Arcimboldo’s tasty portaits?! Hmmm. Imagine you say to your court painter one day ‘good morning, Giuseppe, I’d like you to produce a new portrait of me please’.
So he does. Only perhaps there was something in that phrase that inspired the artist Guiseppe Arcimboldo to produce (that word again) this portrait of Rudolf II in 1590.
Giuseppe Arcimboldo, Vertumnus, 1590, Skokloster Castle, Sweden
A produce portrait! Get it?! Was he looking to be sacked? Exiled? Rudolf II was the Habsburg Holy Roman Emperor; he was one of the most important men in the world and Arcimboldo was his court painter.
We’ve heard of the apple of your cheek but apple cheeks? A pear nose? Peapod eyelids? Wheatsheaf eyebrows? Was he kidding?
If he was, Rudolf laughed. Rudolf loved it.
Art historians over the years have declared that Arcimboldo was absolutely taking the mickey out of the Habsburg Emperor, they have certified him mad, they have dismissed him as merely fanciful but actually he was completely, if rather eccentrically, in tune with the court in which he worked.
The late 16th century was one of exploration and discovery and there was a real fascination for the wonders of the world in the intellectual, avant-garde, milieu of the Habsburg court which became a centre of scientific study.
Rudolf’s father, Maximillian II, was particularly interested in botany and zoolology and Arcimboldo had access to rare collections of flora and fauna which he included in the works.
Wonders of the world in the 16th century are not the same as wonders of the world now. Corn on the cob, for example, was rare in 16th century Europe and here it is in place of Rudolf’s ear. So this is an unusual way to show off knowledge, visual wit and the bounty of the Habsburg Empire all in one image.
If you missed the point, the portrait is called Vertumnus. Vertumnus was the Roman god of seasons, agriculture and growth. Basically the essential elements of a prosperous 16th century society. Essentially the portrait was an allegory for prosperity, harmony and peace. Perfect for a world leader.
But how could Arcimboldo be sure that Rudolf II would appreciate his efforts? Because this isn’t the first time that he had created works of this kind. The Four Seasons and The Elements are two series of paintings presented to Maximillian II, Rudolf’s father, in 1563 and 1566 respectively. They’re works of genius!
Spring is a vision of blossoming flowers; summer is all fruit and vegetables with a lovely visual pun in the form of an ear of corn for the ear; autumn is autumnal in colour and composed of the fruits and nuts enjoyed in this season, and winter is a bit bleak – a gnarled tree trunk to represent older skin and a fabulous mushroom mouth.
Air we only know from a copy and the original is lost but it seems that it was composed of birds and feathers. I’d challenge anyone to recognise this as a head from close quarters!

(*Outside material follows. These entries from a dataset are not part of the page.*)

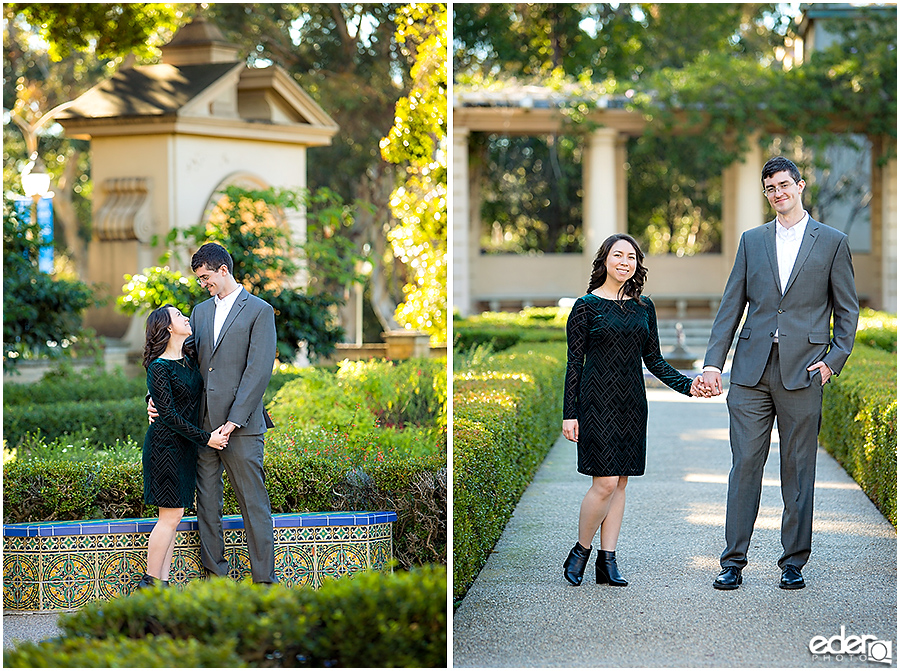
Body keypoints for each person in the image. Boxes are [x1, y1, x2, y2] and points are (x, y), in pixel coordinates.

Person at [702, 156, 859, 591]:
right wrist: (714, 362)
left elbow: (847, 311)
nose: (778, 193)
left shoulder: (832, 241)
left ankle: (793, 562)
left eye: (785, 185)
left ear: (800, 185)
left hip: (804, 372)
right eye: (771, 188)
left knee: (798, 468)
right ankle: (733, 561)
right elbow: (731, 304)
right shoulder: (752, 240)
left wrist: (833, 361)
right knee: (745, 465)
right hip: (751, 372)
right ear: (766, 193)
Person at [561, 233, 711, 587]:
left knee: (621, 482)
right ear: (604, 261)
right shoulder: (585, 306)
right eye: (618, 255)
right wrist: (571, 413)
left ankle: (607, 560)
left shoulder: (645, 307)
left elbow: (654, 359)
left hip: (632, 404)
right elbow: (574, 364)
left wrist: (688, 386)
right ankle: (580, 550)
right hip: (595, 402)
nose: (624, 262)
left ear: (636, 265)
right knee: (605, 482)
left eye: (631, 256)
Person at [149, 242, 278, 584]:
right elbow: (180, 359)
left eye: (205, 276)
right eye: (199, 279)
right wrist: (154, 395)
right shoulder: (200, 312)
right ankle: (216, 579)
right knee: (207, 506)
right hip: (202, 429)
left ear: (223, 270)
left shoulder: (260, 311)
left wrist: (233, 422)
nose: (202, 283)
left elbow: (258, 371)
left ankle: (264, 583)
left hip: (242, 428)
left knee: (254, 506)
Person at [138, 305, 230, 590]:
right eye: (178, 316)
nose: (186, 318)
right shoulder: (159, 366)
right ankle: (151, 584)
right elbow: (168, 415)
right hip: (165, 448)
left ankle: (162, 585)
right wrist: (207, 438)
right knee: (170, 516)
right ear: (167, 327)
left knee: (173, 517)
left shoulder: (190, 359)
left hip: (185, 449)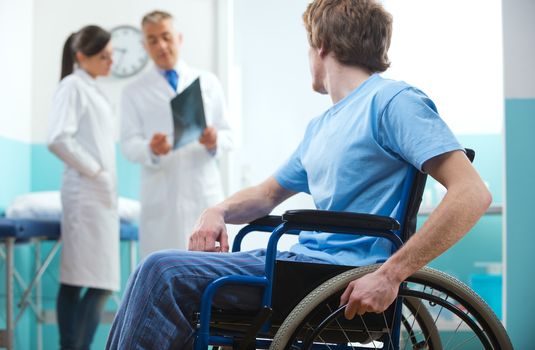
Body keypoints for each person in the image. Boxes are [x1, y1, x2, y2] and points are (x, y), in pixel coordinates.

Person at [106, 0, 492, 348]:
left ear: (321, 45)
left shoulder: (393, 102)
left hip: (330, 275)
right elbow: (266, 194)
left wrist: (392, 274)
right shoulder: (322, 126)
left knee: (163, 273)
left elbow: (472, 193)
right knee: (153, 272)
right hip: (299, 264)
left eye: (308, 46)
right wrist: (217, 211)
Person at [120, 10, 234, 258]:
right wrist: (150, 149)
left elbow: (228, 134)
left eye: (166, 36)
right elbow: (128, 144)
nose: (161, 45)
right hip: (162, 200)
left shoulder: (207, 82)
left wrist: (214, 141)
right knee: (164, 273)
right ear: (145, 46)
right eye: (152, 40)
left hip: (202, 191)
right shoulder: (132, 91)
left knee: (209, 272)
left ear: (178, 38)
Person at [48, 25, 119, 350]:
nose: (111, 61)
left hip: (98, 196)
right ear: (81, 57)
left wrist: (102, 175)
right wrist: (96, 171)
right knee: (81, 278)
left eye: (111, 54)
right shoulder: (72, 86)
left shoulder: (91, 87)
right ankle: (72, 347)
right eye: (103, 55)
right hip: (85, 195)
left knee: (99, 281)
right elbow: (58, 138)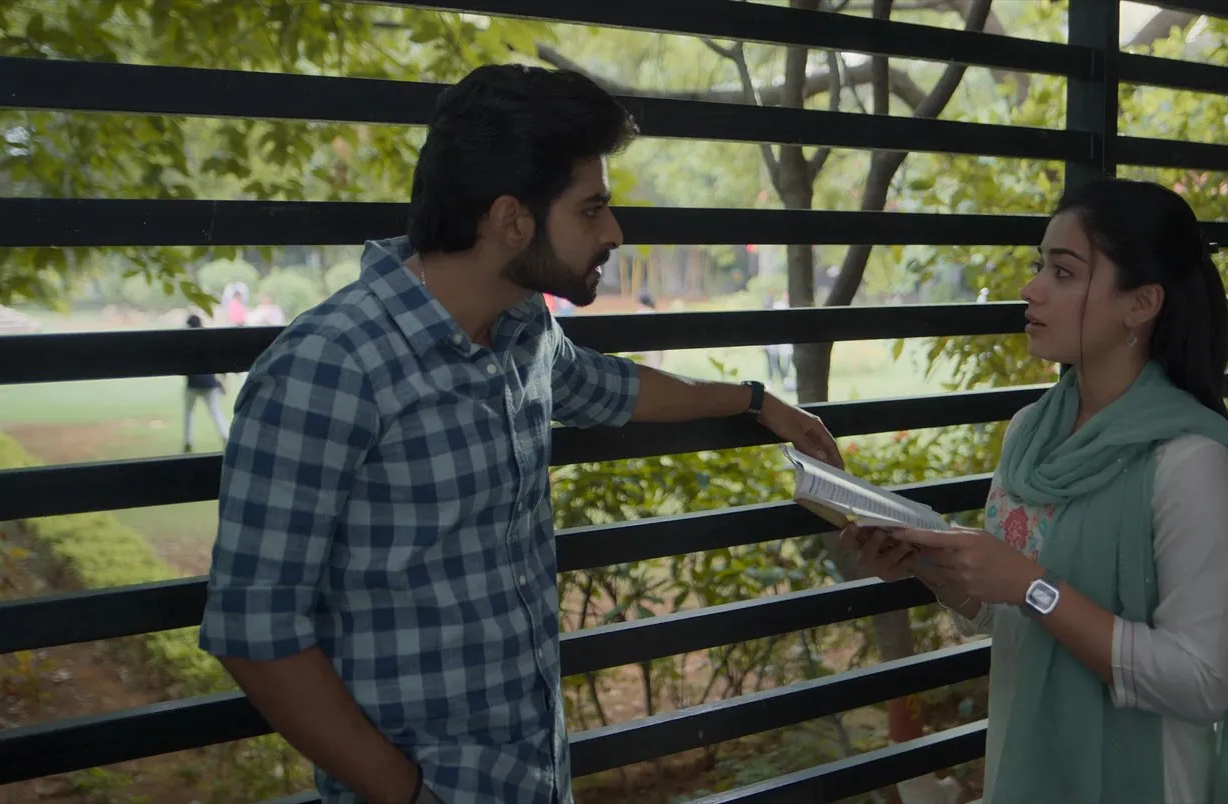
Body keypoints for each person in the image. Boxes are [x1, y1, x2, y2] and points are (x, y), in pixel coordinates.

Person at [197, 64, 843, 804]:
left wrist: (758, 401)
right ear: (511, 220)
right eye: (592, 209)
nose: (614, 232)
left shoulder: (521, 331)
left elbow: (611, 387)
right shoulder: (329, 367)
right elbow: (254, 627)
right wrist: (408, 794)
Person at [843, 178, 1228, 804]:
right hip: (1027, 765)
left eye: (1064, 272)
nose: (1032, 288)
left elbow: (1201, 682)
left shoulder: (1193, 465)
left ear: (1141, 303)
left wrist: (1032, 585)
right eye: (1039, 266)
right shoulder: (1031, 436)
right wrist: (934, 568)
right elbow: (1009, 616)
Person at [180, 314, 230, 453]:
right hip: (209, 383)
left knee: (188, 413)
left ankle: (188, 441)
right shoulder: (208, 339)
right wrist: (222, 381)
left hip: (193, 383)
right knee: (216, 412)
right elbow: (218, 361)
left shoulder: (187, 341)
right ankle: (225, 436)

Fire is a bit unusual as it’s not a composite of flowers and animals but inanimate objects. This image probably has the most references to the Habsburg dynasty. The nose and the ear are fire strikers, one of the family symbols, that would create a spark if struck against the flint of the cheek. The golden ram is a reference to the Order of the Golden Fleece; the Habsburg’s highest honour. The double headed eagle is a symbol of the Holy Roman Empire and the canons are a reminder of the might of the Habsburg army.
Want to visualise what a neck made from the torso of a cow would look like? I give you Arcimboldo’s Earth. He also creates an eye from the open jaws of a wild dog and a nose from a hare’s bottom. The relationship between the animals might be questionable (the hare is giving the wild dog a hug as the former is about to plunge it’s teeth into the hare’s neck) but the result is stunning. The lion that forms the shoulder is readily visible and a reference to the mythological hero Hercules from whom the Habsburgs claimed their lineage. And they had pet lions.

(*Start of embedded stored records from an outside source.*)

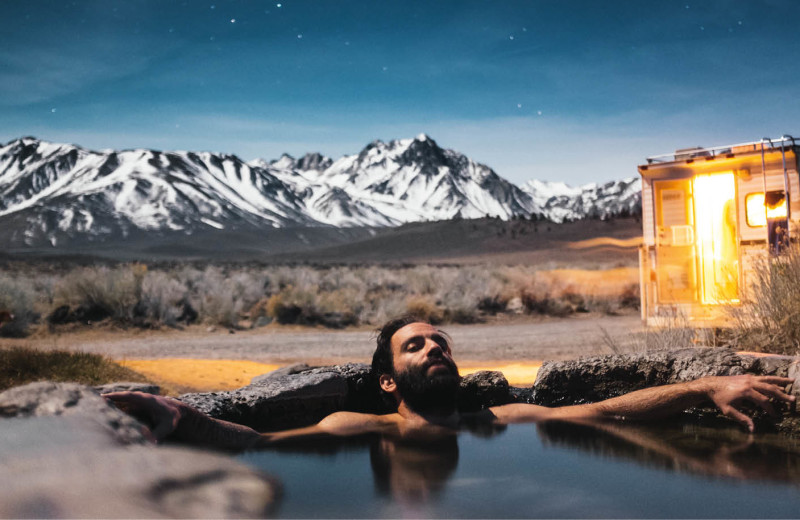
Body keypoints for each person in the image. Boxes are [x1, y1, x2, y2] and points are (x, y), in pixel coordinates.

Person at [106, 315, 796, 450]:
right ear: (386, 383)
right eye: (415, 345)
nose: (435, 346)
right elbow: (256, 443)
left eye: (441, 341)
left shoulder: (503, 422)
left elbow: (611, 410)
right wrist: (179, 416)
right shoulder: (358, 429)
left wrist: (707, 388)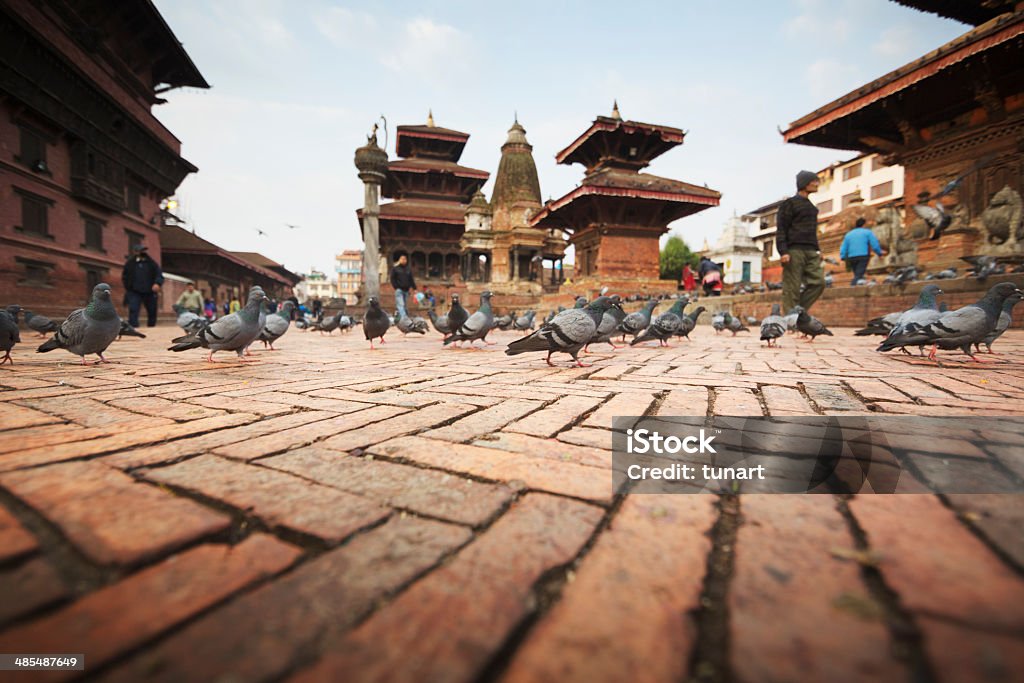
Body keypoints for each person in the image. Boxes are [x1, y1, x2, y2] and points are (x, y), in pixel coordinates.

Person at [777, 170, 826, 312]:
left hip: (811, 250)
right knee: (792, 287)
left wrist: (818, 249)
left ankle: (798, 312)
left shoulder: (812, 208)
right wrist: (783, 251)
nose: (817, 184)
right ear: (804, 183)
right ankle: (790, 319)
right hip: (794, 250)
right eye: (814, 181)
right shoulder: (789, 204)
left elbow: (813, 231)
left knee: (819, 283)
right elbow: (781, 228)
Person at [120, 244, 164, 327]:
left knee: (152, 310)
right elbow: (125, 277)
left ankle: (151, 327)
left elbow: (159, 274)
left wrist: (157, 283)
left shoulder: (152, 263)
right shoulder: (130, 264)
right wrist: (128, 287)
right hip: (134, 291)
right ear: (135, 252)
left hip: (149, 291)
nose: (142, 252)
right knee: (133, 309)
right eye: (140, 251)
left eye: (143, 250)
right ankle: (134, 327)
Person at [840, 218, 884, 284]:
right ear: (864, 224)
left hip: (851, 257)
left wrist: (843, 256)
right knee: (858, 275)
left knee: (857, 274)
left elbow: (843, 246)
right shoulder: (867, 232)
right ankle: (852, 285)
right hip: (863, 256)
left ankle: (857, 288)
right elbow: (874, 244)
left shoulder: (848, 234)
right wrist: (879, 253)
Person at [390, 253, 416, 319]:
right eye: (402, 259)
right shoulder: (395, 269)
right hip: (399, 290)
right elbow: (392, 279)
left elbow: (411, 279)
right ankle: (404, 318)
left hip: (406, 290)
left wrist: (414, 288)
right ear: (399, 260)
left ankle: (399, 318)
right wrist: (396, 287)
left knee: (404, 305)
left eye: (405, 259)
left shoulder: (408, 269)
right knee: (400, 304)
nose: (404, 260)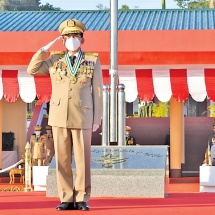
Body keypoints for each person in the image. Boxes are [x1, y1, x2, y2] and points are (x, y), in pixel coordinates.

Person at [27, 19, 103, 211]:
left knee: (83, 160)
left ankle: (83, 198)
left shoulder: (92, 60)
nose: (72, 40)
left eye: (75, 36)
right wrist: (45, 49)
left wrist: (97, 118)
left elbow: (98, 91)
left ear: (82, 39)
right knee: (62, 159)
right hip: (59, 116)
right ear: (62, 40)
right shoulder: (54, 59)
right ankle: (67, 198)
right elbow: (32, 69)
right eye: (68, 37)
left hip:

Water is inevitably made up of various sea creatures including an octopus, a crab, a lobster and a prawn. I’m enjoying the fact that the lobster and prawn must be cooked as they’re pink/red, although apparently you can get red lobsters in the wild. The addition of the pearl necklace and earring add a touch of class.
Maximillian asked Arcimboldo to copy the paintings so the work depicting Spring and Autumn aren’t the originals which are now lost, but copies given as gifts to Philip II of Spain and Augustus of Saxony, and Air is a copy by an unknown artist. Clearly he wanted to share the joy whilst promoting the playful intelligence of his court artist.
It would seem that despite being the most depressing to look at, winter particularly took Maximillian’s fancy. He dressed as Winter in a festival inspired by the paintings. Arcimboldo designed the costumes and the scenery.
So this was a style, a tradition even, that was unique to the Habsburg court but somewhat intellectual, a whole lot of fun and surreal before surrealism was even a thing.